When he came to his senses, he was still lying out on the grass behind the house, and the muezzin was calling morning prayers through the loudspeakers from the mosque. It was still dark. He felt stiff all over. “I’ve got a plane to catch to Bali,” was his first thought. He groaned to his feet and looked around. The house looked like it was still all there. A few roof tiles had shaken loose and fallen to the ground. He walked to the screen door and stepped through it. The image of the snake entering the house came to him and he stepped gingerly until he found a light switch. Inside, there was a bit more damage. Pieces of plaster had fallen from the ceiling. Broken glass from vases that had been knocked off coffee tables. Still, the situation didn’t look as bad as he had thought it would be, given the size of the quake.
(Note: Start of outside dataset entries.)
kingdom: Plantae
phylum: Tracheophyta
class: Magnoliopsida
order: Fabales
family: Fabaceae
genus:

He bent down over the bag where he had stashed the kris. There was a big gash in the leather, and the latch appeared to have been broken open, though he couldn’t remember having locked it. He opened it and pushed aside the clothes and towels. The scabbard was still there, but the knife was gone. Crouching beside the bag, he looked up at the bed. From this angle, he could see the silhouette of the finely carved handle of the kris. It was pushed in up to the hilt at about the spot where his shoulder would have been had he not suddenly put his head down. What had first awakened him? He recalled a loud rattling sound, like sabre rattling, or maybe it was just the falling plaster from the earthquake which had awakened him. He stood up, tightened his sarong, and slipped on his sandals. Then he leaned over the bed and very carefully pulled up on the knife. It had been rammed in with great force, and he had to strain with all his strength before it finally pulled free.
He held it by the handle, and laid the blade across his left hand. The blade felt hot, and his hands were sweating. He fondled the snake and the damascene like a small pet in his hands. Carefully, he slipped the knife back into its sheath, laid it on the bed, and stared at it. Then, as if in a trance, he took the kris and with a small trowel dug a hole next to the mango tree, where he buried it.
It was a moment before he realized that someone was rattling at the gate.
“Pak Ab! Dr. Ab! Everything okay?” It was Tina, the housekeeper, and Budi, the night watchman. They must have come by and seen his car out front.
Yes, everything was fine, but the house needed a bit of cleaning up, and he needed a quick breakfast before catching the plane to Bali.
“To Bali?”
“Yes. I think I need a little vacation.”